Why Assumable Loans Are Great

If you are refinancing or modifying your loan, then I recommend doing what you can to ensure that it is assumable. An assumable loan means someone else can acquire your mortgage (and make payments on it) when you sell the home.

Assumable loan clauses are standard in VA and FHA mortgages, so if you are considering making a change, take a very close look at those programs.

Why look for an assumable loan? Because interest rates are not going to get any lower. In this author’s mind, inflation is just a few short years away, bringing with it higher interest rates. Higher interest rates mean loans are more expensive, and people are not able to buy the size of home they could if rates were lower. You know that your payments are less if your rate is 4% versus 8%. Someone looking to buy your home will be looking at it a lot differently if they have to pay 4% or 8% interest. The difference on a $100,000, 30-Year loan is $403.66 per month. That’s a lot of money.

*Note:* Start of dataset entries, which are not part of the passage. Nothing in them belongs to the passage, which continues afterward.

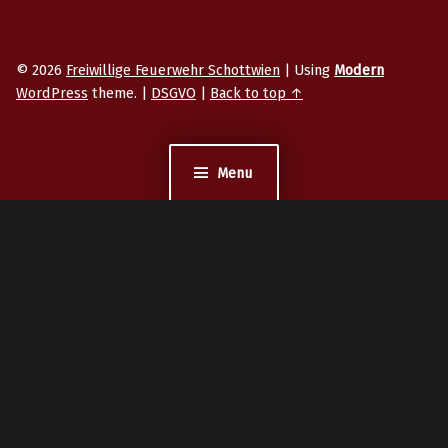
© 2026
Freiwillige Feuerwehr Schottwien
|
Using
Modern
WordPress
theme.
|
DSGVO
|
Back to top ↑
Menu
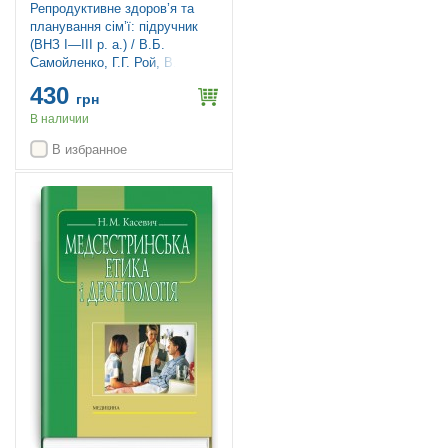
Репродуктивне здоров’я та
планування сім’ї: підручник
(ВНЗ І—ІІІ р. а.) / В.Б.
Самойленко, Г.Г. Рой, В.В.
Мисік; за ред. В.І. Литвиненка
430
грн
В наличии
В избранное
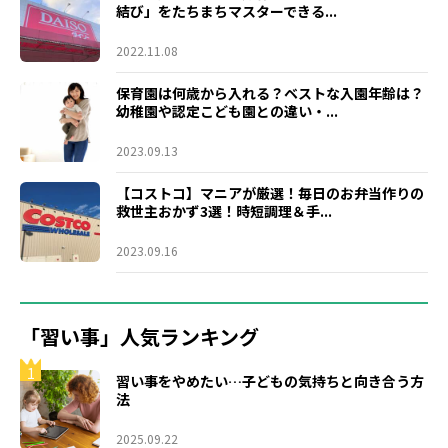
結び」をたちまちマスターできる...
2022.11.08
保育園は何歳から入れる？ベストな入園年齢は？
幼稚園や認定こども園との違い・...
2023.09.13
【コストコ】マニアが厳選！毎日のお弁当作りの
救世主おかず3選！時短調理＆手...
2023.09.16
「習い事」人気ランキング
1
習い事をやめたい…子どもの気持ちと向き合う方
法
2025.09.22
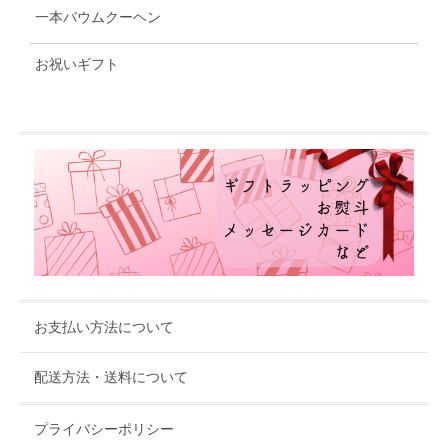
一本バウムクーヘン
お祝いギフト
お支払い方法について
配送方法・送料について
プライバシーポリシー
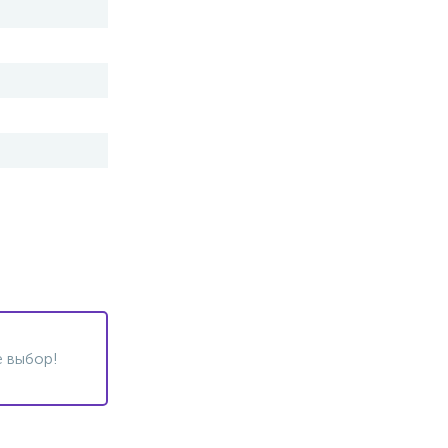
 выбор!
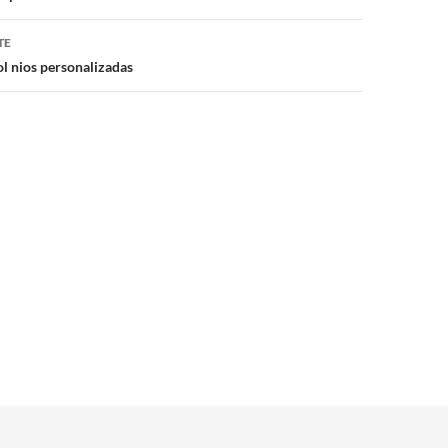
TE
ol nios personalizadas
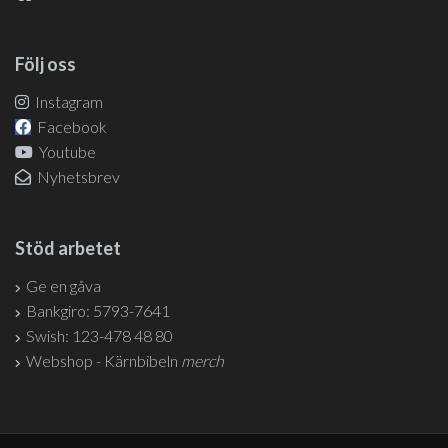
Följ oss
Instagram
Facebook
Youtube
Nyhetsbrev
Stöd arbetet
Ge en gåva
Bankgiro: 5793-7641
Swish: 123-478 48 80
Webshop - Kärnbibeln
merch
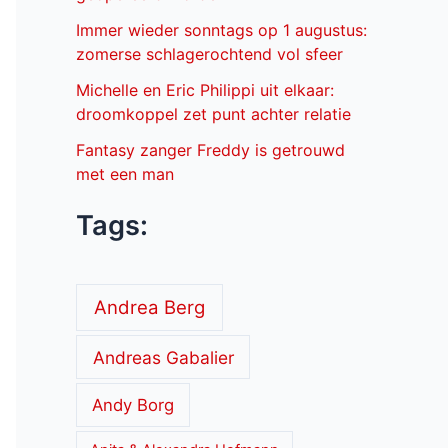
Immer wieder sonntags op 1 augustus:
zomerse schlagerochtend vol sfeer
Michelle en Eric Philippi uit elkaar:
droomkoppel zet punt achter relatie
Fantasy zanger Freddy is getrouwd
met een man
Tags:
Andrea Berg
Andreas Gabalier
Andy Borg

Getting an assumable loan now at market rates means you can lock in that savings for someone looking to buy your home later, when rates are higher. Because someone assuming your 4% loan will save $403.66 more to spend each month than he would getting a market rate, he should be willing to pay a premium for your home. After all, he’s saving $4,843 per year by taking over your mortgage, or $48,439 over ten years. That means your home is worth more than the next guy who did not think to secure an assumable loan while rates were low.